I’m starting to see that analysis, from Topline Translator, bouncing around the opinionsphere. The basis is a Democracy Corps poll that “shows support for the Ryan budget at 52-37% — a +15% margin.” But that’s not quite what it does. Democracy Corps gave voters a paragraph’s worth of positive spin about the Ryan plan, to test how Republicans might best describe it.
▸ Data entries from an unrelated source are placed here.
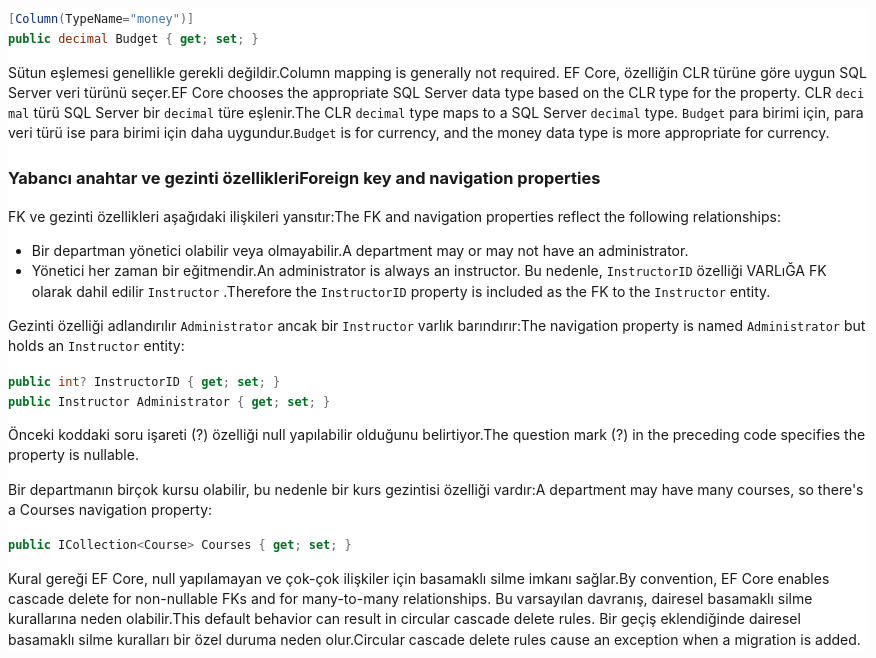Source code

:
 ```csharp
[Column(TypeName="money")]
public decimal Budget { get; set; }
```

<span data-ttu-id="e0274-280">Sütun eşlemesi genellikle gerekli değildir.</span><span class="sxs-lookup"><span data-stu-id="e0274-280">Column mapping is generally not required.</span></span> <span data-ttu-id="e0274-281">EF Core, özelliğin CLR türüne göre uygun SQL Server veri türünü seçer.</span><span class="sxs-lookup"><span data-stu-id="e0274-281">EF Core chooses the appropriate SQL Server data type based on the CLR type for the property.</span></span> <span data-ttu-id="e0274-282">CLR `decimal` türü SQL Server bir `decimal` türe eşlenir.</span><span class="sxs-lookup"><span data-stu-id="e0274-282">The CLR `decimal` type maps to a SQL Server `decimal` type.</span></span> <span data-ttu-id="e0274-283">`Budget` para birimi için, para veri türü ise para birimi için daha uygundur.</span><span class="sxs-lookup"><span data-stu-id="e0274-283">`Budget` is for currency, and the money data type is more appropriate for currency.</span></span>

### <a name="foreign-key-and-navigation-properties"></a><span data-ttu-id="e0274-284">Yabancı anahtar ve gezinti özellikleri</span><span class="sxs-lookup"><span data-stu-id="e0274-284">Foreign key and navigation properties</span></span>

<span data-ttu-id="e0274-285">FK ve gezinti özellikleri aşağıdaki ilişkileri yansıtır:</span><span class="sxs-lookup"><span data-stu-id="e0274-285">The FK and navigation properties reflect the following relationships:</span></span>

* <span data-ttu-id="e0274-286">Bir departman yönetici olabilir veya olmayabilir.</span><span class="sxs-lookup"><span data-stu-id="e0274-286">A department may or may not have an administrator.</span></span>
* <span data-ttu-id="e0274-287">Yönetici her zaman bir eğitmendir.</span><span class="sxs-lookup"><span data-stu-id="e0274-287">An administrator is always an instructor.</span></span> <span data-ttu-id="e0274-288">Bu nedenle, `InstructorID` özelliği VARLıĞA FK olarak dahil edilir `Instructor` .</span><span class="sxs-lookup"><span data-stu-id="e0274-288">Therefore the `InstructorID` property is included as the FK to the `Instructor` entity.</span></span>

<span data-ttu-id="e0274-289">Gezinti özelliği adlandırılır `Administrator` ancak bir `Instructor` varlık barındırır:</span><span class="sxs-lookup"><span data-stu-id="e0274-289">The navigation property is named `Administrator` but holds an `Instructor` entity:</span></span>

```csharp
public int? InstructorID { get; set; }
public Instructor Administrator { get; set; }
```

<span data-ttu-id="e0274-290">Önceki koddaki soru işareti (?) özelliği null yapılabilir olduğunu belirtiyor.</span><span class="sxs-lookup"><span data-stu-id="e0274-290">The question mark (?) in the preceding code specifies the property is nullable.</span></span>

<span data-ttu-id="e0274-291">Bir departmanın birçok kursu olabilir, bu nedenle bir kurs gezintisi özelliği vardır:</span><span class="sxs-lookup"><span data-stu-id="e0274-291">A department may have many courses, so there's a Courses navigation property:</span></span>

```csharp
public ICollection<Course> Courses { get; set; }
```

<span data-ttu-id="e0274-292">Kural gereği EF Core, null yapılamayan ve çok-çok ilişkiler için basamaklı silme imkanı sağlar.</span><span class="sxs-lookup"><span data-stu-id="e0274-292">By convention, EF Core enables cascade delete for non-nullable FKs and for many-to-many relationships.</span></span> <span data-ttu-id="e0274-293">Bu varsayılan davranış, dairesel basamaklı silme kurallarına neden olabilir.</span><span class="sxs-lookup"><span data-stu-id="e0274-293">This default behavior can result in circular cascade delete rules.</span></span> <span data-ttu-id="e0274-294">Bir geçiş eklendiğinde dairesel basamaklı silme kuralları bir özel duruma neden olur.</span><span class="sxs-lookup"><span data-stu-id="e0274-294">Circular cascade delete rules cause an exception when a migration is added.</span></span>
Our plan saves the country from a future of spending and debt by cutting an additional 5.3 trillion dollars over the next ten years, bringing federal spending down to the historic level of 20 percent as a share of the economy, and bringing deficits down by 2015. Our plan fixes the broken tax code by making it simple, fair and competitive, and eliminates special interest loopholes while lowering everyone’s rates to promote growth. Our plan repeals the Obama administration’s health care reform law and the Wall Street reform law, which cause uncertainty for job-creating businesses. Our plan strengthens Medicaid over the next decade by providing states greater flexibility to determine what is best for the people who live in their communities. Our plan will save Medicare for future generations by making smart reforms, giving future seniors the choice to purchase private plans or traditional Medicare.
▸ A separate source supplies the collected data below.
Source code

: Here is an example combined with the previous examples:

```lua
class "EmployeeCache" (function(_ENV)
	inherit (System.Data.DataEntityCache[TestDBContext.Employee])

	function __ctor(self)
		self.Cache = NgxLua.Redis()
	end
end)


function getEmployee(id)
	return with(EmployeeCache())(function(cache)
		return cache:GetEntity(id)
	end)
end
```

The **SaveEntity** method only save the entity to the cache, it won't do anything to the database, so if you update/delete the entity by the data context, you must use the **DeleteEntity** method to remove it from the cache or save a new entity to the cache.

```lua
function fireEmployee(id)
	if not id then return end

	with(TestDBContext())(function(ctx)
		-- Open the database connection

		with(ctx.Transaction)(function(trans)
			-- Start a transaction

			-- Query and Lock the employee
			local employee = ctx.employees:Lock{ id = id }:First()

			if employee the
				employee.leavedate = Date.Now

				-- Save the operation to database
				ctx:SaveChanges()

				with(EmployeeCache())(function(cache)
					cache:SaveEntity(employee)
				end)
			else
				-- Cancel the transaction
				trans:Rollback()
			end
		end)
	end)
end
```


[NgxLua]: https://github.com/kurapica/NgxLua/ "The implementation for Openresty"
So: 52% of voters approved of that language, with its promise of freedom for job creators, painless spending cuts, and “fair” taxes with no info about the rates or deductions. What DC then did was ask voters if some niggling issues with the plan gave them doubts. “The plan gives those making over a million dollars a year an average tax cut of more than 150,000 dollars, while cutting programs that middle and working class families depend on,” said the pollster, in a leading but true statement. Sixty-one percent of voters said that gave them doubts. The rest of the study goes through similar messaging questions, finding that “simpler taxes” work well for the GOP, exploring for weak spots to hit the GOP’s candidates.
Short version: No, 52% of voters don’t automatically favor the Ryan budget. This gets at the problem Romney faces as he thinks about picking Ryan for VP – how much do people turn on the Ryan plan when they’re told what to hate about it? (Of course, whoever Romney picks as VP, if he’s president he’s said he’ll sign whatever Ryan gives him.)